Your task — Would you please return the lines of the entries below starting at the line that has "(338, 849) none" and ending at the line that has "[802,842,846,853] visose ->", both included, exactly as they are?

___ Data for the task

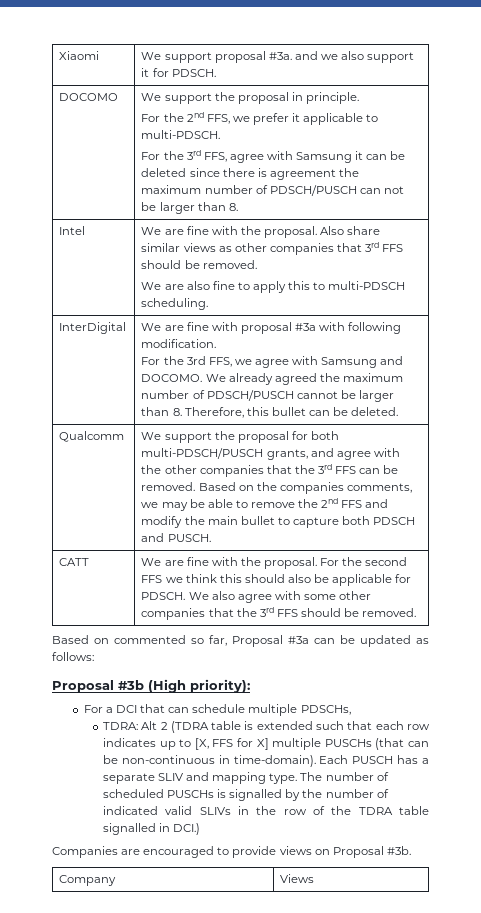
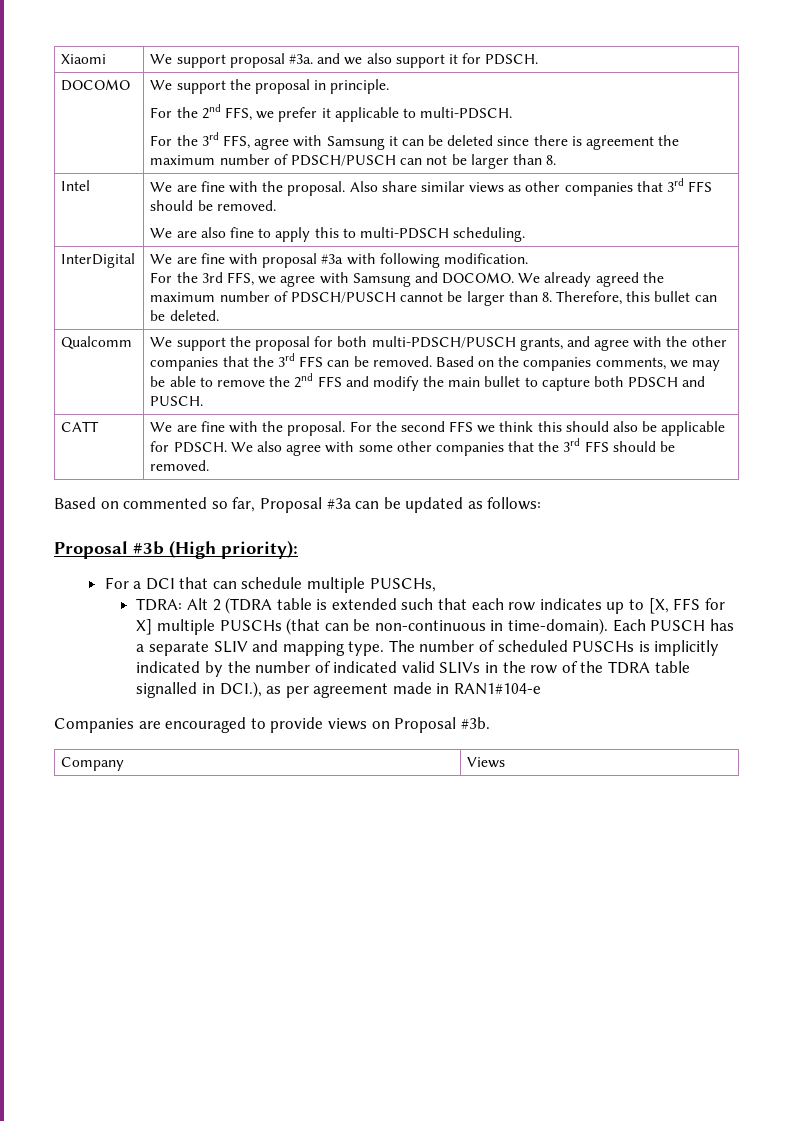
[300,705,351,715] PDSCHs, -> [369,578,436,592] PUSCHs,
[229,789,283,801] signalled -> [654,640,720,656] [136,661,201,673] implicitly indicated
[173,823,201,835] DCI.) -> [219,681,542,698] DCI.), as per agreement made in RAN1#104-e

______
___ Data for the task

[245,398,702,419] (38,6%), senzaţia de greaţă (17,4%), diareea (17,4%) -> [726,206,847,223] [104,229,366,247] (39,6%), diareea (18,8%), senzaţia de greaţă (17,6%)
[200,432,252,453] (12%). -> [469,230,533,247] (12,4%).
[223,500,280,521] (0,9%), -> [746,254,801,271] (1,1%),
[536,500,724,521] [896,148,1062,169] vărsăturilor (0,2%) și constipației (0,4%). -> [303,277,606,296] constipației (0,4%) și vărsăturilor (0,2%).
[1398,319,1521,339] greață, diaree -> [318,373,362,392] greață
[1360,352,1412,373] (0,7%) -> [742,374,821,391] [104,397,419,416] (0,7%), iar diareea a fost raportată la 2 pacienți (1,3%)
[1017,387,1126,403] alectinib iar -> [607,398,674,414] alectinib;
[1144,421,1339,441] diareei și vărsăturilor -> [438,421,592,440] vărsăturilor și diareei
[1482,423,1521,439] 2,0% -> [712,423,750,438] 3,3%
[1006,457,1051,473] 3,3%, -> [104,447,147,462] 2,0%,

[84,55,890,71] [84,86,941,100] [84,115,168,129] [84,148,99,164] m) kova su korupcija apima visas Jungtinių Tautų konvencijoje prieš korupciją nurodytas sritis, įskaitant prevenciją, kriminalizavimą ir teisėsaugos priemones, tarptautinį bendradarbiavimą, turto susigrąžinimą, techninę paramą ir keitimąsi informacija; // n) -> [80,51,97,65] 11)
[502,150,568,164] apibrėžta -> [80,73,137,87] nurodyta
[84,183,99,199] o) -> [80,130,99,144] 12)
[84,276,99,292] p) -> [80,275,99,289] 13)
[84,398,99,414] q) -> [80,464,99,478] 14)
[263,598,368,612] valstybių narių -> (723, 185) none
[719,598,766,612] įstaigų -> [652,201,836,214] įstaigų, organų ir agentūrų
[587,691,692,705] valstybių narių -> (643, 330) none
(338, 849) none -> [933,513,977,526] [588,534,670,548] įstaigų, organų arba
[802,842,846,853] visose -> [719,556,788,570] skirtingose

______
___ Data for the task

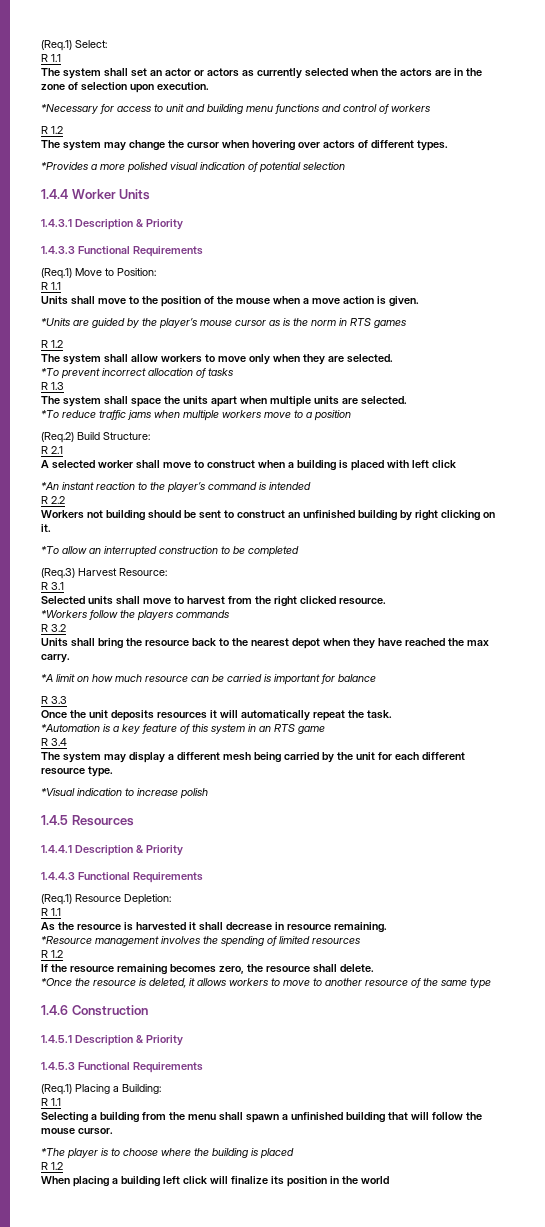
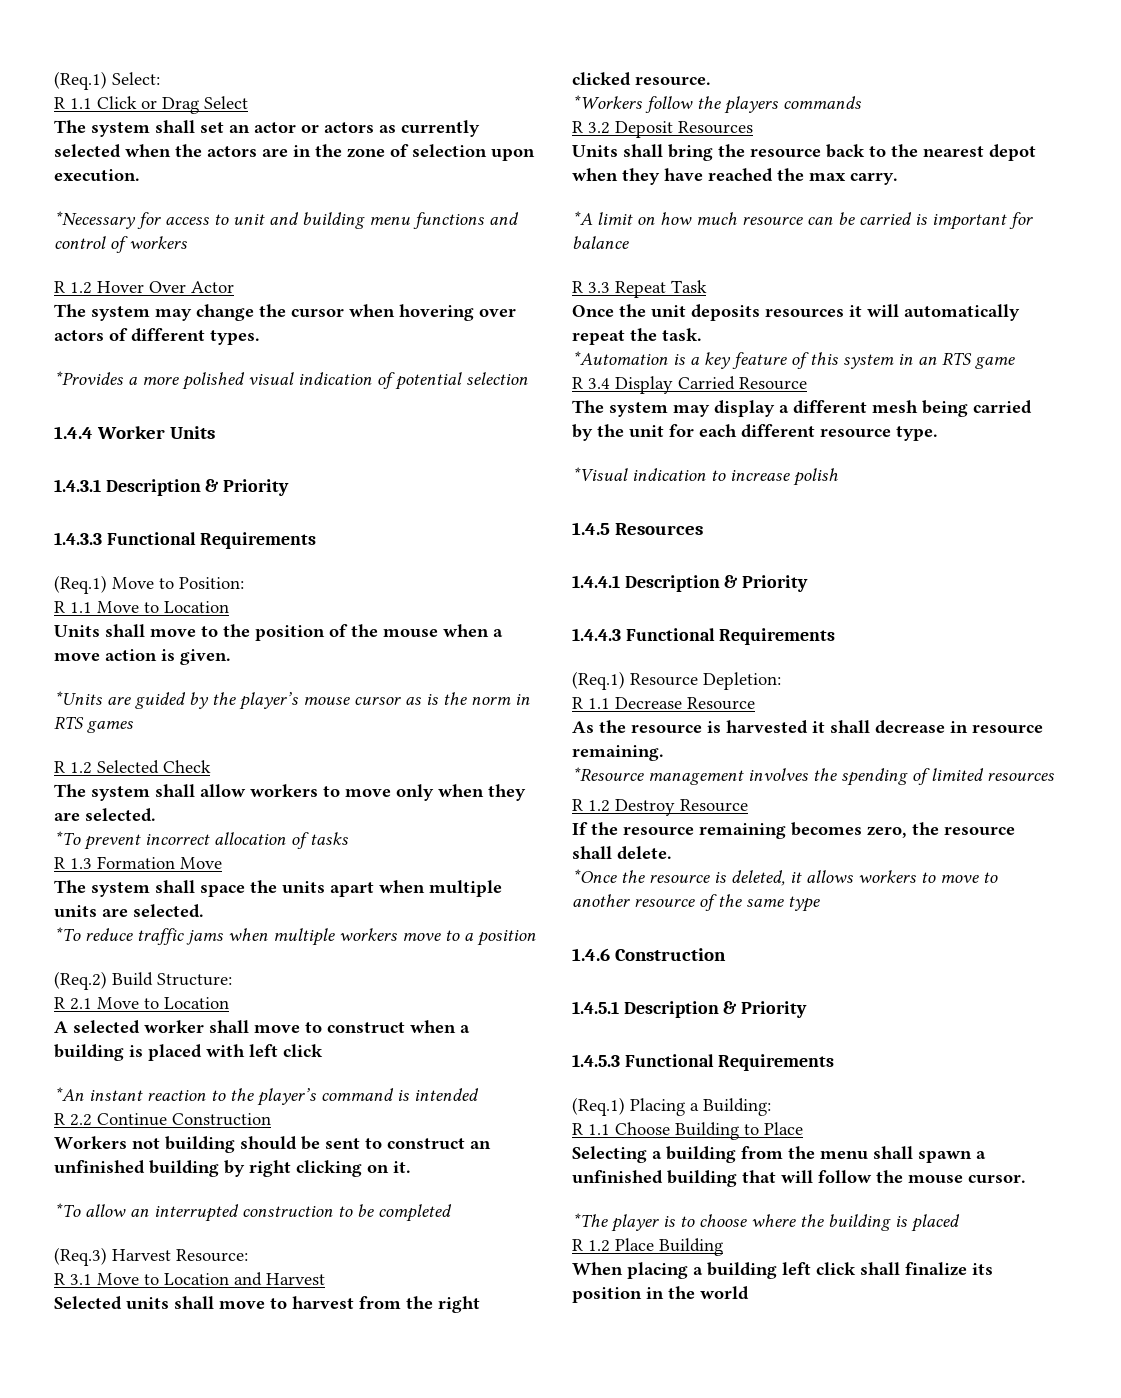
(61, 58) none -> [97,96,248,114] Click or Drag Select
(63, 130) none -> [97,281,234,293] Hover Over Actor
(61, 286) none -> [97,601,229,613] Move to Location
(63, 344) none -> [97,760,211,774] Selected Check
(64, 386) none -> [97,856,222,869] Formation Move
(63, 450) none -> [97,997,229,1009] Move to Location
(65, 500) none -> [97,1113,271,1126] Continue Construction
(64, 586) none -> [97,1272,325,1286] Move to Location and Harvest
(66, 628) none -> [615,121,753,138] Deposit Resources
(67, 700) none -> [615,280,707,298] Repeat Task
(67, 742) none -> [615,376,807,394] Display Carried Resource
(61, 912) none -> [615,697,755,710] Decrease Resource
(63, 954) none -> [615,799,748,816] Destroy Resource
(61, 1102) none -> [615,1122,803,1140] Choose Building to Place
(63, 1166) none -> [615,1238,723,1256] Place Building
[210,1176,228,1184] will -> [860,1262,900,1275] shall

______

Exercise result —
(338, 849) none -> [933,513,977,526] [588,534,670,548] įstaigų, organų arba
[802,842,846,853] visose -> [719,556,788,570] skirtingose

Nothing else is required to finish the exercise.